Es gibt auch im Jahreskreis immer wieder Raunächte. Es sind dies die Nächte, in der es um die Zwischenzeit geht. So zum Beispiel vom 31. Oktober auf den 1. November. An diesen Verbindungstagen sind die Tore zwischen Himmel und Erde immer weit offen. In der Zeit zwischen Weihnachten und Dreikönig ist das besonders, weil diese Zeitspanne das Verbindende ist. In der Heiligen Nacht zwischen dem 24. und dem 25. Dezember hat es geheißen, dass die Tiere sprechen. Die Menschen sind in den Stall gegangen, um den Tieren beim Reden zuzuhören. Meist ging es darum, dass die Tiere erzählt haben, wer im nächsten Jahr stirbt. Das war alles mit viel Angst und Aberglauben behaftet.
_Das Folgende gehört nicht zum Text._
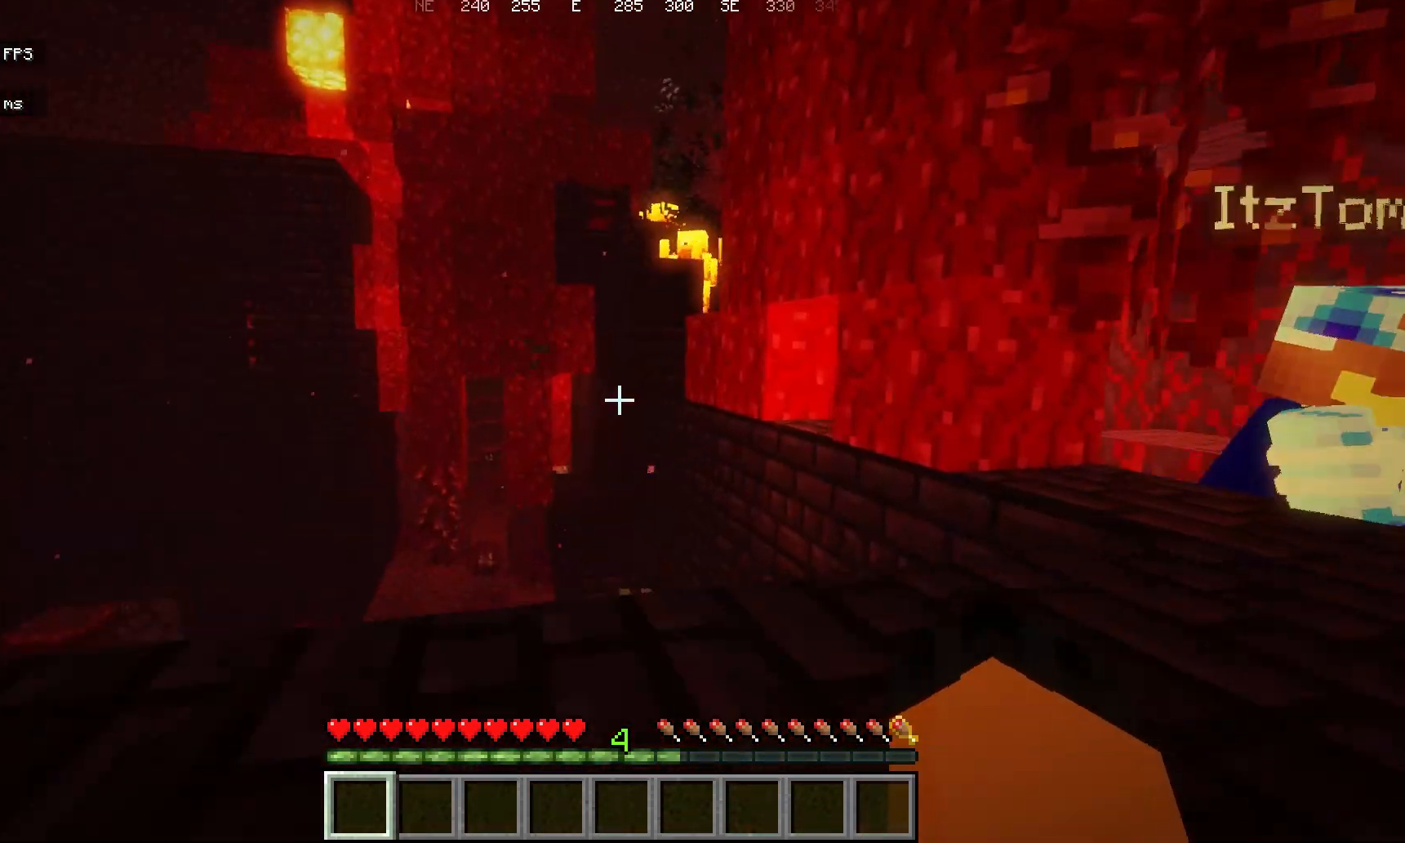
{"keys": ["a", "w"], "mouse": [], "events": [[50, "w", "up"], [100, "s", "down"], [300, "s", "up"], [417, "w", "down"]]}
Es war sehr gruselig.
In der Heiligen Nacht beginnen die Christmetten erst um Mitternacht. Nachdem die Menschen von der Kirche zurückgekommen sind, haben sie oft noch eine Suppe gegessen.
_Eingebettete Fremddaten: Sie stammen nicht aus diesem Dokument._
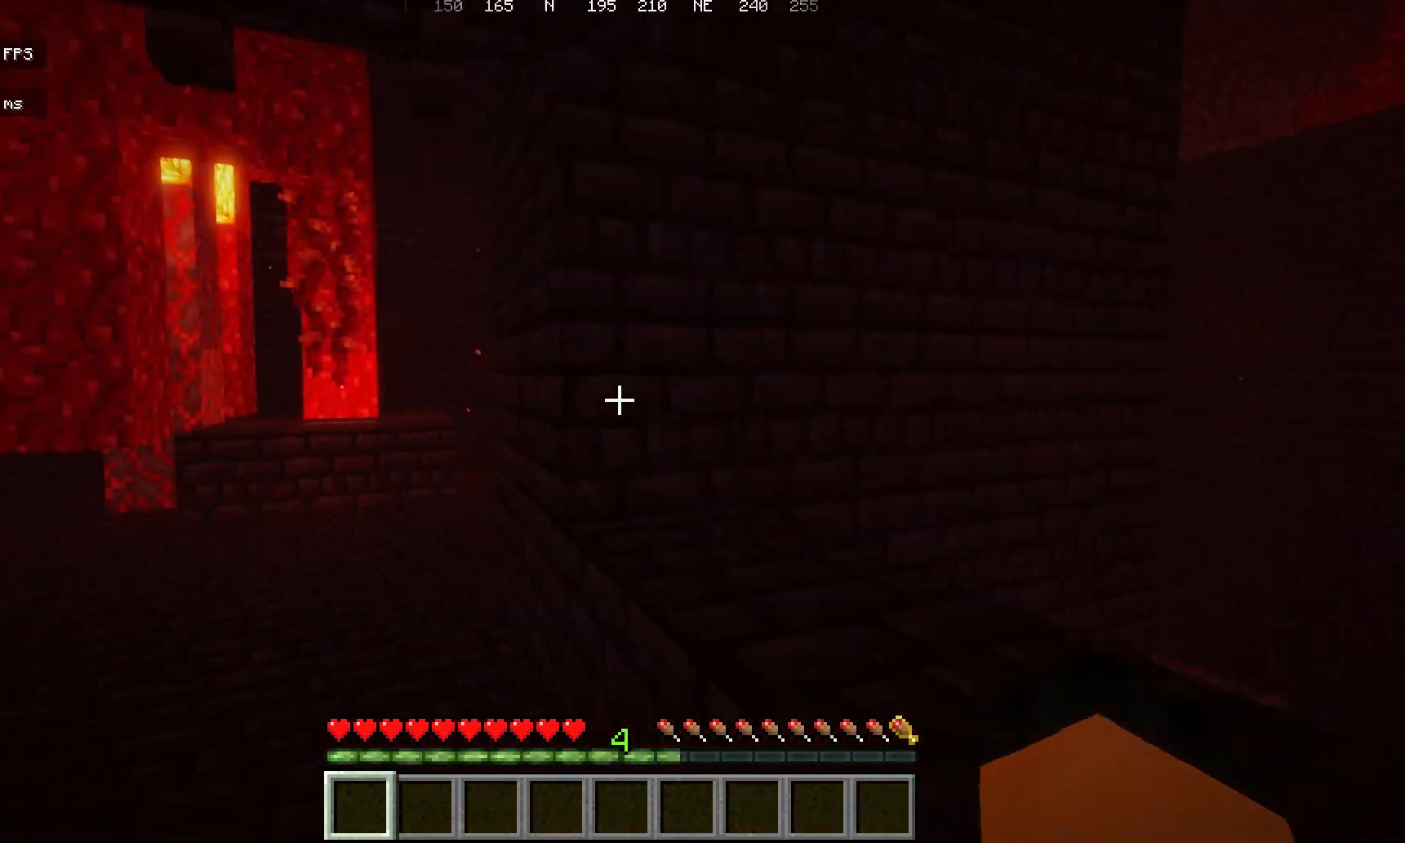
{"keys": ["a", "w"], "mouse": [], "events": []}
Sie sind ja teilweise zwei bis drei Stunden gegangen. Auch wenn es geschneit und gestürmt hat und es eisig war. Das kann man sich heute nicht mehr vorstellen. Die Christmetten waren deshalb so spät, damit die Menschen von allen Dörfern herbeikommen konnten. Das war einerseits sehr anstrengend, andererseits auch sehr verbindend. Es musste immer einer zu Hause bleiben, um auf den Hof aufzupassen. In den Raunächten kamen ja die bösen Geister. Am 24. Dezember kann man damit beginnen, ein Tagebuch zu schreiben, auf Träume zu achten etc. Es ist die Zeit der Reflexion. Man kann zur Ruhe kommen, denn die Zeit vor Weihnachten ist ja oft die Zeit mit dem größten Stress. Weihnachten wird hier bereits vorgefeiert.
Die nächsten Raunächte?
Es geht dann so dahin. Der 28. Dezember ist der Tag der unschuldigen Kinder. Er erinnert an die Kindermorde durch Herodes.
Inzwischen weiß man, dass das Propaganda der Christen war und historisch nicht stattgefunden hat.
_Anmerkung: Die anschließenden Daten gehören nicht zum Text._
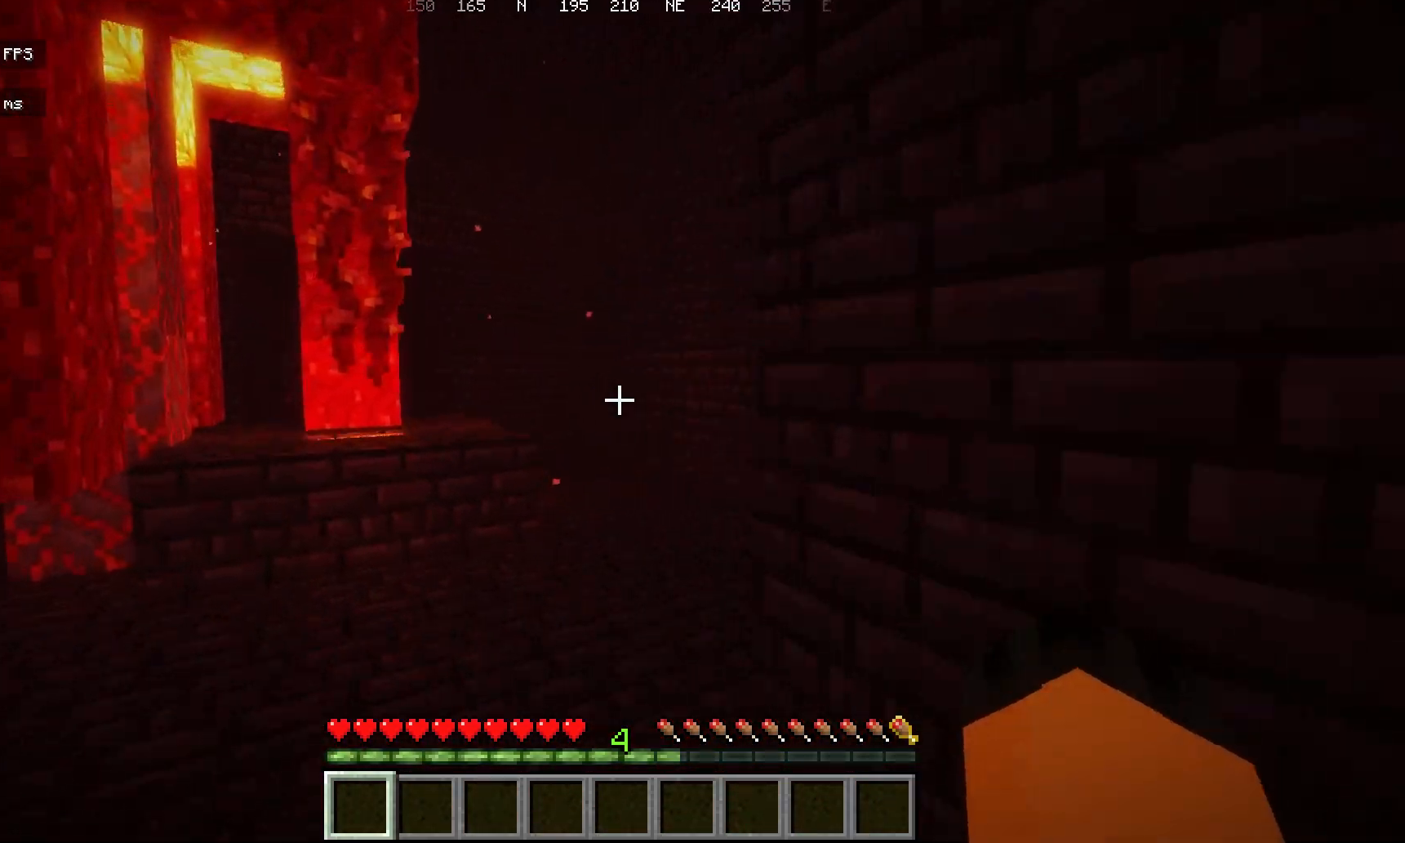
{"keys": ["s"], "mouse": [], "events": [[300, "w", "up"], [367, "s", "down"], [467, "a", "up"]]}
Es glauben alle daran, die diese Geschichte kennen. So hat sich der Brauch entwickelt. Es ist der Brauch der verkehrten Welt, der in Spanien praktiziert wird. Da haben die Kinder das Sagen. Die Kinder dürfen die Erwachsenen in die Irre führen und mit ihnen Scherze treiben wie bei uns am 1. April. Die Kinder schlagen die Erwachsenen mit Birken und Haselruten gesund.
Die Qualität der Raunächte hat mit dem Räuchern zu tun, was man an allen Raunächten praktizieren kann.
Sie empfehlen das Räuchern?
Man darf sich darauf ruhig einlassen. Man soll sich dafür Zeit nehmen. Es soll auch das Wohlwollen aller Familienmitglieder da sein. Es geht hier wieder um die Verbindung von Himmel und Erde. Das Heilige, was wir gesammelt haben, steigt auf. Der Weihrauch hat auch desinfizierende Wirkung.